I think sometimes we view him as saying, “Go down I40” and when every exit comes, we look at him and say, “Do you want us to take this one?”
Sometimes he says yes, and we do.
But sometimes that stop off is just at a rest area or to gas up, and then he says, get back on the interstate.
Other times, we take that road to another interstate… or take the long way.
We don’t know why we take the turns we do. We don’t know why we don’t stay on the same road that he started us on. Maybe there are wrecks ahead, slow traffic, or maybe he just wants us to take in the scenery for a bit.
I’m reminded that our journey isn’t complete until we are in heaven, until we’ve completed all the stops and things God has for us in this life. WE have no clue how long the trip will last.
Example: Writing. So many, myself included, feel God calling them to write (fill this in with any other dream that you persue.) We start down the road to publication, and all is looking well, but to be honest, many of us don’t make it. There are a LOT of people out there wanting to write a book and do, but not a lot of people that make it to the “published” destination. Then we start to question… did God REALLY call us to do that?
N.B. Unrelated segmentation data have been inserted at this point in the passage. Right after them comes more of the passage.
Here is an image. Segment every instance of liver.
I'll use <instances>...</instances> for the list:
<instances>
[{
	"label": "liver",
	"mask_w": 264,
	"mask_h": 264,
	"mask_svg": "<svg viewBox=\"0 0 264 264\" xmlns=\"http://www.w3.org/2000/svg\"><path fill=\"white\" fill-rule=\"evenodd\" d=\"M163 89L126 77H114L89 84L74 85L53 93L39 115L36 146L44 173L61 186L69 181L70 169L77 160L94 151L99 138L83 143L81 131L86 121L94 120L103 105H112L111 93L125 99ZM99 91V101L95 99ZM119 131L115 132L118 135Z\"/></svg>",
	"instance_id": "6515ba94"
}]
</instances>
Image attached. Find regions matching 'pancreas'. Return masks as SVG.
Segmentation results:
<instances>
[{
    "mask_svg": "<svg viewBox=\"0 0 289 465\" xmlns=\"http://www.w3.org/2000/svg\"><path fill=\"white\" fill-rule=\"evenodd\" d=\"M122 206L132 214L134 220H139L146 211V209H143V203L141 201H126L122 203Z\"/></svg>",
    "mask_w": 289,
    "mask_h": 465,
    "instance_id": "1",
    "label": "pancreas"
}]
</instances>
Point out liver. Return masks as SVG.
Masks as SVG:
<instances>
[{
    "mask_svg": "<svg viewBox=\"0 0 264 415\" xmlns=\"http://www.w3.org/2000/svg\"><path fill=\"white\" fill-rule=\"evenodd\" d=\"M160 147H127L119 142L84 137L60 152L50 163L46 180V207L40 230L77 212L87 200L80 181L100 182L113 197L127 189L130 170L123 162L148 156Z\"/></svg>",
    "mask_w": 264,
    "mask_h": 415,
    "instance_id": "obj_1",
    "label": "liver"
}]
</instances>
Yep. He did. But just because he started us down one road, doesn’t mean that there aren’t turns that he wants us to take off of that. Does that make any sense?
I’m viewing Boston as one of those. It was really clear to us that it was a road we at least needed to start down. We needed to get the MRI, get the second opinion, and really examine the option. But in the end, God said to get back on the transplant interstate.
He had a reason for our detour though. I’ve learned a lot in the last few weeks, both about Annabelle’s condition, and about myself. I’ve come to a place where I understand “obediance” to God, maybe not completely, but a lot better than I did before.
It’s easy to obey when something makes sense. Not so easy when something seems crazy and out there.
Look at poor Noah. Everyone was rolling their eyes at him.
I feel like I needed to get to the place where I could say and really mean, “God, as crazy as this is, even though I have NO idea how we are going to do this, if you want us to go down this road, we will.” It was like starting down a road with an empty tank of gas and having faith that God would fill it.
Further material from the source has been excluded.